Adopt a Classroom uses donations to help K-12 teachers offset some of the $600 they spend out-of-pocket on average every year for classroom supplies.
Breanne Monahan is the co-owner and administrator of a Montessori school in Portland, Ore. called Peace Tree. Named after the Italian educator and physician who developed the alternative education model, Montessori encourages self-directed learning. The tips, tricks and techniques Monahan has developed through designing and working in alternative classrooms, however, are not exclusive to Montessori schools or teachers.
Long rows of desks don’t appeal to Monahan, who instead prefers to encourage students to move around the room between themed stations.
“There aren’t separate desks that students sit in,” Monahan said. “There are individual tables and groups of tables scattered throughout the room.”
Monahan explained that one of the hallmarks of Montessori education are shelves that line the classroom or divide it in creative ways.
“This is where materials are placed for the kids to access,” she said. “They’re community, child-sized shelves in two or three layers. Every kid can access every part of it.”
The shelves, she explained, are categorized into different developmental themes or subjects.
“You might have a grouping of shelves for geography materials, one for math materials, language, science and maybe a reading corner,” Monahan said. “The children can access any shelf they would like. There’s no particular space that a child has to be. They’re not assigned any particular space at all. They’ll usually work at the table in closest proximity to the shelf where they got their materials. But if there’s a table across the room where they want to work, they can work there — any space that’s available.”

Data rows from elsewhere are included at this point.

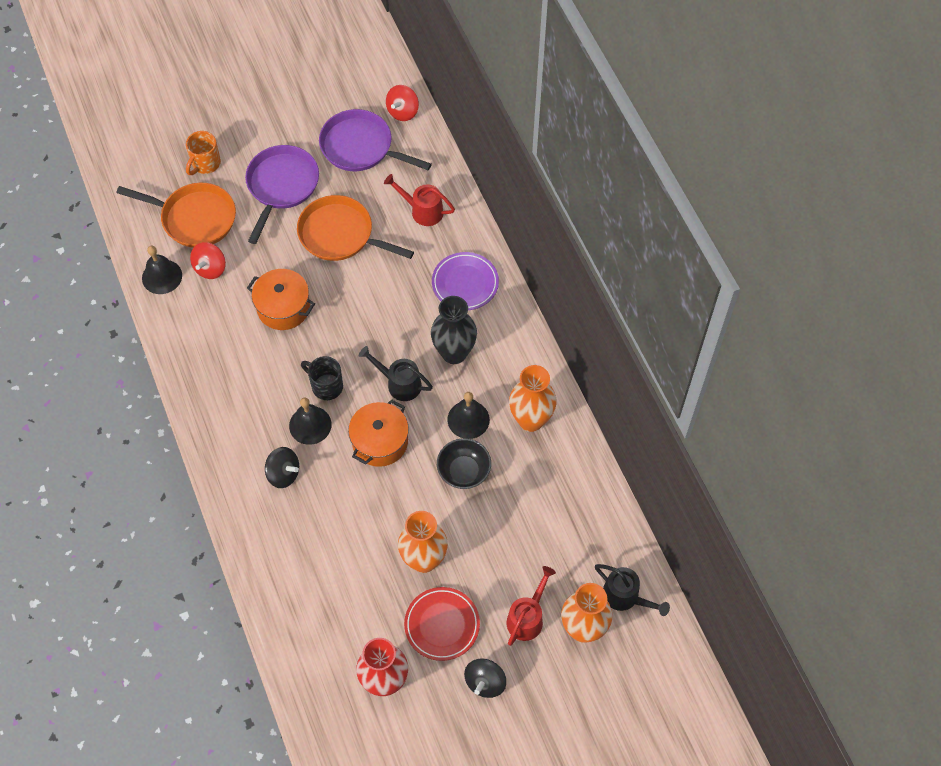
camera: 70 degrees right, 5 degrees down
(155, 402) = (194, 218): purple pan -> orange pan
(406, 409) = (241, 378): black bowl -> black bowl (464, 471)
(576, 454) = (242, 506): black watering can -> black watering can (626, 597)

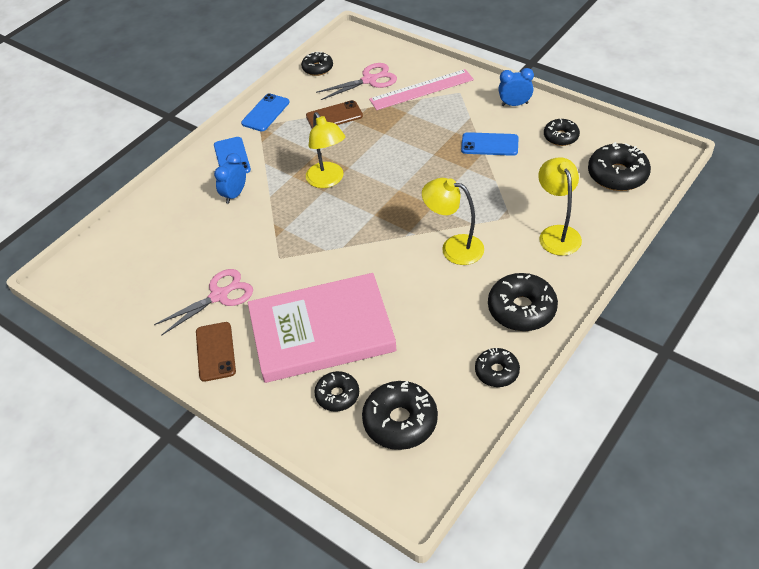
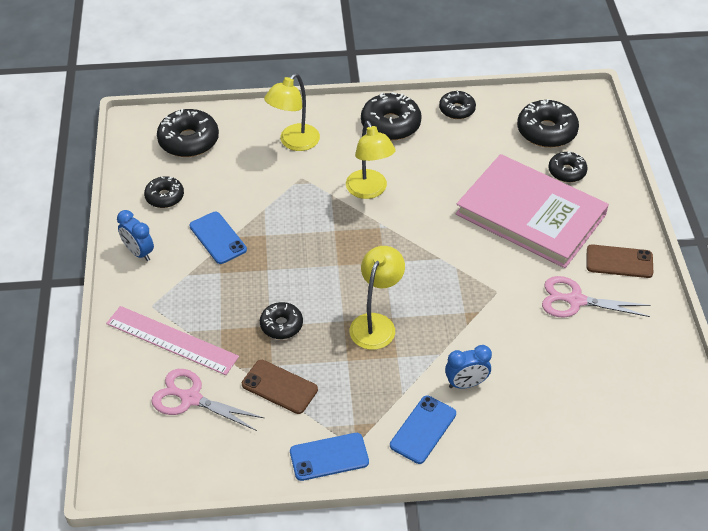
camera: 135 degrees left, 0 degrees up
(215, 351) = (619, 261): brown phone -> brown phone turned 60 degrees clockwise
(317, 68) = (207, 467): black donut -> black donut (281, 325)

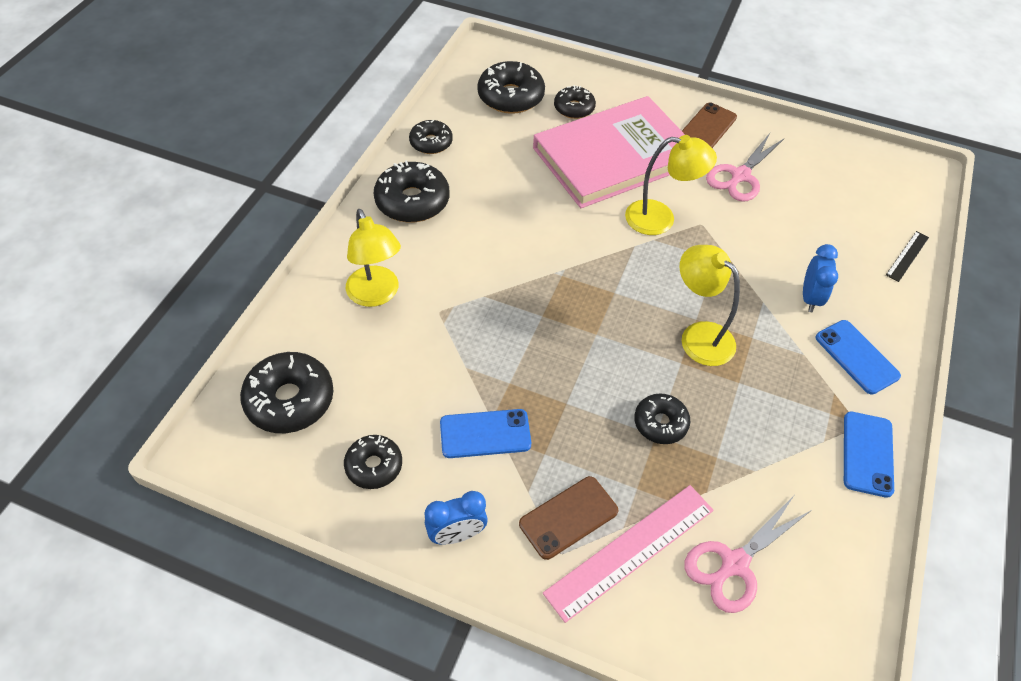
camera: 65 degrees left, 5 degrees up
(279, 387) = (752, 462): brown phone -> brown phone (568, 517)
(369, 191) = (501, 261): yellow lamp -> yellow lamp (660, 219)
(569, 443) = (907, 256): none -> black ruler

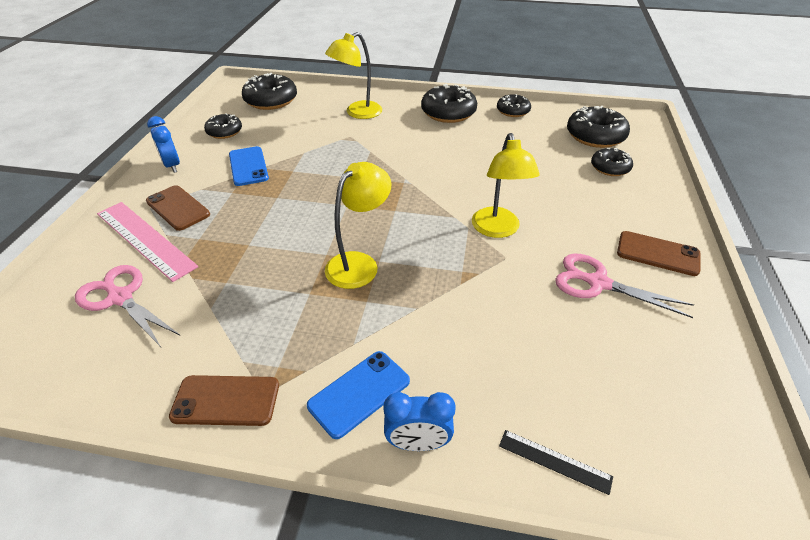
camera: 80 degrees right, 10 degrees down
(614, 156) = (563, 196): pink book -> none
(660, 423) = (260, 246): black donut -> none
(810, 298) = (436, 348): blue clock -> blue clock (418, 443)
(867, 454) = (226, 401): blue phone -> brown phone

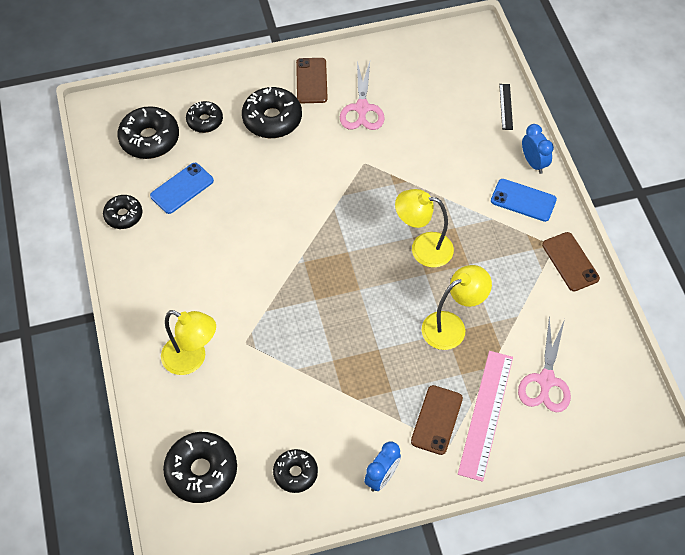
camera: 115 degrees left, 15 degrees up
(248, 166) = (346, 404): blue phone -> blue phone (182, 188)
(448, 113) = (152, 272): black donut -> black donut (272, 119)
(497, 230) = (335, 176): yellow lamp -> yellow lamp (451, 326)

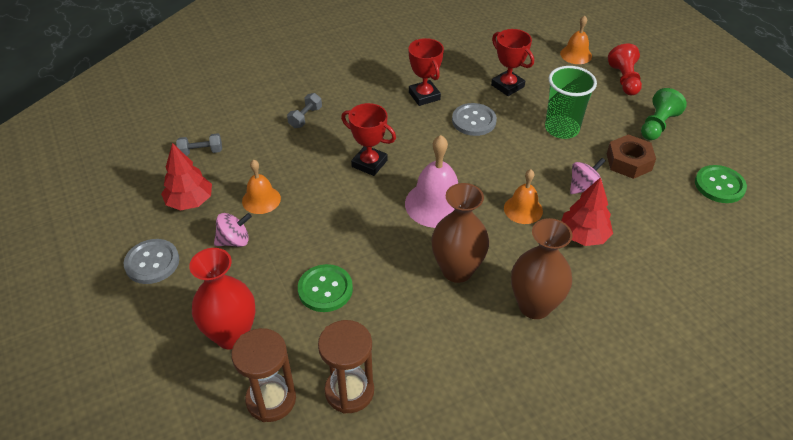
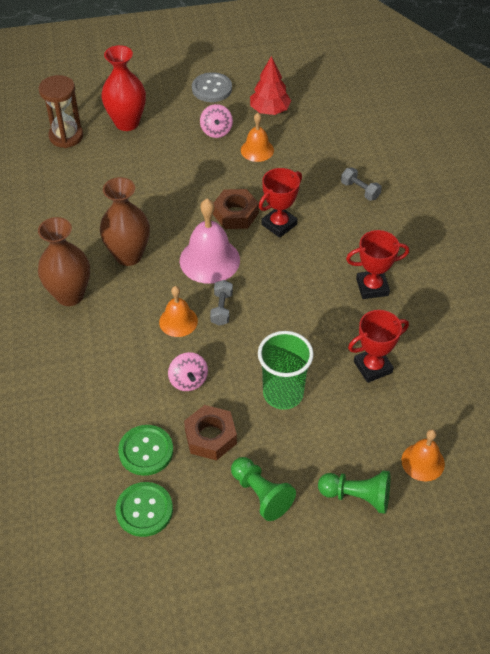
camera: 105 degrees right, 5 degrees up
(201, 152) = (330, 120): grey dumbbell -> grey dumbbell (221, 309)
(325, 289) = (145, 174): green button -> green button (146, 451)
(349, 391) = (52, 173): brown hourglass -> none
(365, 197) = (235, 214): none -> brown nut
(474, 121) = (319, 319): grey button -> none
(583, 236) = (127, 356): red tree -> none
(624, 80) = (357, 496): red pawn -> green pawn

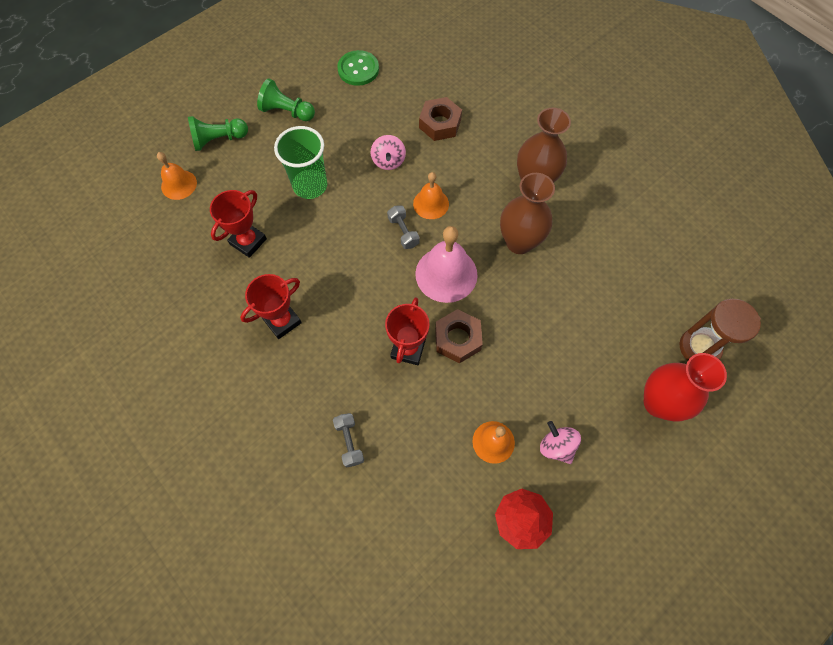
camera: 150 degrees right, 15 degrees up
(146, 451) = (383, 102): green button -> none
(188, 380) = (388, 161): pink spinning top -> pink spinning top turned 135 degrees counterclockwise
(210, 437) = (345, 131): brown nut -> brown nut (440, 124)
(212, 89) = (614, 519): grey button -> none
(360, 190) = (349, 442): grey dumbbell -> grey dumbbell turned 60 degrees clockwise

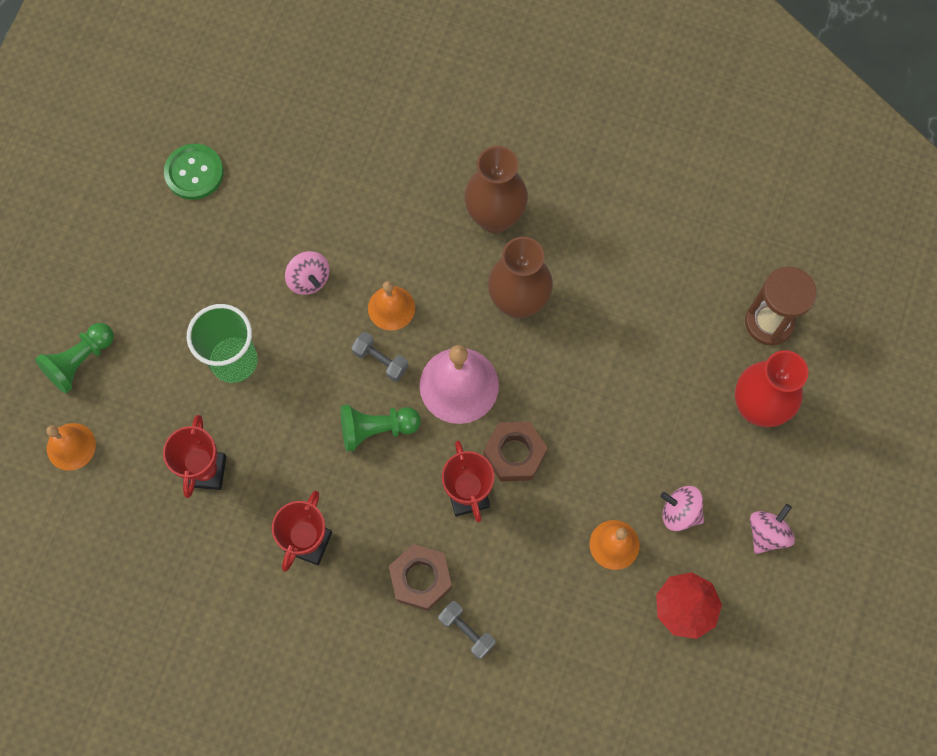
camera: 30 degrees left, 5 degrees up
(287, 112) = (141, 278): green pawn -> green pawn (376, 429)
(440, 124) = (341, 197): brown nut -> brown nut (420, 579)
(617, 500) = (767, 533): none -> pink spinning top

A lot of the classroom action takes place on tables in Monahan’s school — but plenty of work is also done at the ground level.
“Children often work on the floor, so we have work mats that children take out on their own to define their workspace,” Monahan said. “There’s a variety of sizes depending on the work that they’re doing.”
Not quite exercise or yoga mats, Monahan described the floor mats sort of like cloth placemats that you’d expect to find on a dinner table, only much bigger.
“It’s just a nice, rug that they can choose from a basket. Take a rug, find you space and put it down there.”
This kind of independence and free choice serves two purposes.
“First, this setup lets the children define their space,” Monahan said. “But it also defines individual space for the other children who are taught to walk around them instead of over them, and how to respect the work space of others.”
In the middle of it all is an anchor point — often just a specific rug dedicated to that space — where the entire class of children gather when prompted or scheduled, sometimes for an all-involved instruction session or just to regroup.
“These gathering can happen organically, or sometimes a gathering is scheduled, like before we go outside or before lunchtime,” Monahan said.